Morgan Stanley: Economy On “Recession Watch” After Bond Market Flashes Warning

The stock market and economic outlook in the United States are “deteriorating,”…

by Mac Slavo of SHTFplan

A slump in recent economic data coupled with enhanced trade war tensions between the United States and China have prompted Morgan Stanley to sound the alarm.  Morgan Stanley is warning that the U.S. economy is now on “recession watch” as the bond market shows warning signs of a downturn.

According to a report by CNBC, the bank said that the U.S. economy is now officially on a “recession watch.” The bank wrote: “Numerous leading companies may be starting to throw in the towel on the second half rebound–something we have been expecting.” Michael Wilson. the firms chief U.S. economic strategist added that market risks have been reflected in the bond market, pointing to an unusual phenomenon in government debt yields.

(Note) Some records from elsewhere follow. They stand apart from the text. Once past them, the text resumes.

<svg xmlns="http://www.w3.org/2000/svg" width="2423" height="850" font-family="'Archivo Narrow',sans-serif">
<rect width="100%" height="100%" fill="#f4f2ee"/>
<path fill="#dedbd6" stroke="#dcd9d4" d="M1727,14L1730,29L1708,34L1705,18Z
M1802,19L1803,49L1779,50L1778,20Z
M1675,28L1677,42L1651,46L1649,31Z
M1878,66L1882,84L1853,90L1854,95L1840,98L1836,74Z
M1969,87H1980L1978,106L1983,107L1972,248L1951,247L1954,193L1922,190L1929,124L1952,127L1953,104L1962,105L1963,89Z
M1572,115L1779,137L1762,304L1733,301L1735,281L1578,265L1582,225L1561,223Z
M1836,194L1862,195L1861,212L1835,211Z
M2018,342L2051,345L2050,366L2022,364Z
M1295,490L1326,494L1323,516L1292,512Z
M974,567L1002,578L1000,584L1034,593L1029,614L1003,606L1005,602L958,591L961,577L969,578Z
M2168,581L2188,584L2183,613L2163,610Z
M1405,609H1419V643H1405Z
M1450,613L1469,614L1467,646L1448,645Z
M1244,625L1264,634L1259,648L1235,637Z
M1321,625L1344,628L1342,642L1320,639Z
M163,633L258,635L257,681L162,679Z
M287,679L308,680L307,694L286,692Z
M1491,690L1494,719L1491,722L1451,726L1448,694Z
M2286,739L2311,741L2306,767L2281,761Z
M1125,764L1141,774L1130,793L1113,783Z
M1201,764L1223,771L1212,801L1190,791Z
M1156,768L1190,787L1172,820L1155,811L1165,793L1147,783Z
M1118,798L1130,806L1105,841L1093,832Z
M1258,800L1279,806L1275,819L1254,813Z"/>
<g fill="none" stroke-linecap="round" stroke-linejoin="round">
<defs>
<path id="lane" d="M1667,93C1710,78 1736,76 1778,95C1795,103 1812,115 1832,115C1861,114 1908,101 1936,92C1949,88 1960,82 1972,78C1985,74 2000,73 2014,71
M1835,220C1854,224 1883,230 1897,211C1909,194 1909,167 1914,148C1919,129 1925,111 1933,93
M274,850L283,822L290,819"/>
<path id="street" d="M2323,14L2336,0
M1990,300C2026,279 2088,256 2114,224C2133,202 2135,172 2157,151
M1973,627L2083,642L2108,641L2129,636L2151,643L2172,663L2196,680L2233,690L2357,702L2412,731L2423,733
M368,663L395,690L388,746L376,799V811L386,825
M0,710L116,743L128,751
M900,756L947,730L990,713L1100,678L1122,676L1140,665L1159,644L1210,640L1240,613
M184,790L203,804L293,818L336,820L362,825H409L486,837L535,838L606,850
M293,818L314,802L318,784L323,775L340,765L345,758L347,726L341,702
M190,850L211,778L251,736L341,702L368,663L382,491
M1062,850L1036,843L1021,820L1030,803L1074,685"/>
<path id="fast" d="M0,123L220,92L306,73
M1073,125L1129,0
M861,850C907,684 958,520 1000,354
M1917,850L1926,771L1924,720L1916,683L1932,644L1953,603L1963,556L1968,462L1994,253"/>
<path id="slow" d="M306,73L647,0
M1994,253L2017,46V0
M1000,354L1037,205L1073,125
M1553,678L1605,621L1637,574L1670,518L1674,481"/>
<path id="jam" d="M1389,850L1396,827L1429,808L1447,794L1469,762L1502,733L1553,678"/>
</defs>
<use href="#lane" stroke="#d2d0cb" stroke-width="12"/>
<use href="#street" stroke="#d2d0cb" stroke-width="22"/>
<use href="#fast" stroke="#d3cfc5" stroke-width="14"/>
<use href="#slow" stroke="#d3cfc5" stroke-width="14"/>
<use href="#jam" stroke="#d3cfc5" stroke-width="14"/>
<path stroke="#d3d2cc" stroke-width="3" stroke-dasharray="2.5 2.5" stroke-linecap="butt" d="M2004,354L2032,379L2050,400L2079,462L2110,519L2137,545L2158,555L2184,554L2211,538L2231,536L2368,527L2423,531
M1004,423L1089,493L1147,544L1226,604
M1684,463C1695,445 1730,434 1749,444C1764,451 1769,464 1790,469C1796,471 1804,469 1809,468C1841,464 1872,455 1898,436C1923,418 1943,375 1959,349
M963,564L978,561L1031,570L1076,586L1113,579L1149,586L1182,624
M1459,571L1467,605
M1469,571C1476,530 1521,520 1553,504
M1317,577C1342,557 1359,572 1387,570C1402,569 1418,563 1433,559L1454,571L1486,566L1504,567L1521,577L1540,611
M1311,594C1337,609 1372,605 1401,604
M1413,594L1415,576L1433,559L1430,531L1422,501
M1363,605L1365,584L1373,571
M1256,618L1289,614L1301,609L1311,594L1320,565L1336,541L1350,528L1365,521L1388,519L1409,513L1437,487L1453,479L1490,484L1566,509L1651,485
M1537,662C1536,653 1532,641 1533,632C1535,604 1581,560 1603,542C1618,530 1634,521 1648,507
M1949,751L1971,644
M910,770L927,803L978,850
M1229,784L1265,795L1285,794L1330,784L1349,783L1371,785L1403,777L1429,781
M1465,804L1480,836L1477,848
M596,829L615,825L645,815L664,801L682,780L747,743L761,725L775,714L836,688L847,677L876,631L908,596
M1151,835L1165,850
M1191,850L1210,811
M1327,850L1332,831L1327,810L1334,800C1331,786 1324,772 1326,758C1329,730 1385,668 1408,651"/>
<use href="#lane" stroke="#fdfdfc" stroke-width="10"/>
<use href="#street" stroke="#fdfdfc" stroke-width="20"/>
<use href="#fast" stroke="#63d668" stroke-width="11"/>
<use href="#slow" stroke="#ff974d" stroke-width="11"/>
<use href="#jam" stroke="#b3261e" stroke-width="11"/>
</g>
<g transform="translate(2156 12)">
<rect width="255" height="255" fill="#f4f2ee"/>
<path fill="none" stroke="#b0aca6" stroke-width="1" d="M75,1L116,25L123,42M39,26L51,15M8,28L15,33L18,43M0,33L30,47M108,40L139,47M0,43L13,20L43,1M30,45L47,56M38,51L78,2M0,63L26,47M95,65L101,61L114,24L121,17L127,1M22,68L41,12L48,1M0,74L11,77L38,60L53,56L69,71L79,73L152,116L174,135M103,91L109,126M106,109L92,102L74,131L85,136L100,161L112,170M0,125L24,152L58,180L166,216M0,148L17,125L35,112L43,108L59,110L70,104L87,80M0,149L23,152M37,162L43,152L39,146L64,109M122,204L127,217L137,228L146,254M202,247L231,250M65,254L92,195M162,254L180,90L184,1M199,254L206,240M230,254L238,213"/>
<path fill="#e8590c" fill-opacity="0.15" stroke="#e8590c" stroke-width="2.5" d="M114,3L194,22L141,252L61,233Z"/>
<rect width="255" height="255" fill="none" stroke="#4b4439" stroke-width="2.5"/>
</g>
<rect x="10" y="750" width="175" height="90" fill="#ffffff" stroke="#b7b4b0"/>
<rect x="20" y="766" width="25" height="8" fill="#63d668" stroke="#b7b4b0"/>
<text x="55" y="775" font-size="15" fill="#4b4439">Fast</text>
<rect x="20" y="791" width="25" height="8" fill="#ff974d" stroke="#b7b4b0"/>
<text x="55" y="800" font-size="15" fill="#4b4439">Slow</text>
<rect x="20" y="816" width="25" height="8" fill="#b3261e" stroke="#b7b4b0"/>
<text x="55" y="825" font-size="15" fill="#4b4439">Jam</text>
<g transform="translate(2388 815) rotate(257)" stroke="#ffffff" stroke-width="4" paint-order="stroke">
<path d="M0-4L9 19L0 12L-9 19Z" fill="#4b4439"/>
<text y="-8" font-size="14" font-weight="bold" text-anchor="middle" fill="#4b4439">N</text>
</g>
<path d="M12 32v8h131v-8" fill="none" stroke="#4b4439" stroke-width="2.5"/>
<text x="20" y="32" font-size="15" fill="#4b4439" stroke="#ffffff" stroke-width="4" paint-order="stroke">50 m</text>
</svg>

The stock market and economic outlook in the United States are “deteriorating,” says Wilson. “Recent data points suggest US earnings and economic risk is greater than most investors may think.” The current economy is one of utter bafflement, to be fair. The mainstream media is painting a rather rosy picture of near-perfect employment, however, defaults on loans and the sheer amount of financial distress on the average American household is rising.

As a matter of fact, the stock strategist highlighted a recent survey from financial data firm IHS Markit that showed manufacturing activity fell to a nine-year low in May. That report also revealed a “notable slowdown” in the U.S. services sector, a key area for an American economy characterized by huge job gains in health care and business services. Not to mention all the retail store closures, aptly dubbed the “retail apocalypse.”

Much of April and May’s data reflect a slowing economy. “Which means it weakened before the re-escalation of trade tensions,” Wilson continued. “In addition, numerous leading companies may be starting to throw in the towel on the second half rebound–something we have been expecting but we believe many investors are not.” This means that the trade war is not helping the economy, but it isn’t entirely to blame either.

Some of the blame should go to the mountains of debt piling up at corporations and households across the country. Americans have reached their “tap out” point, and many can no longer acquire any more debt.  All of this debt could be a catalyst for the next economic catastrophe, but you won’t be hearing about it from the mainstream media. The problem with debt is that there is an expectation that that money will be paid back.  And when it’s not, problems arise.

“The April durable goods report was bad, particularly the details relating to capital goods orders and shipments. Coming on the heels of last week’s crummy April retail sales report, it suggests second quarter activity growth is sharply downshifting from the first quarter pace, ” the Morgan Stanley economists wrote.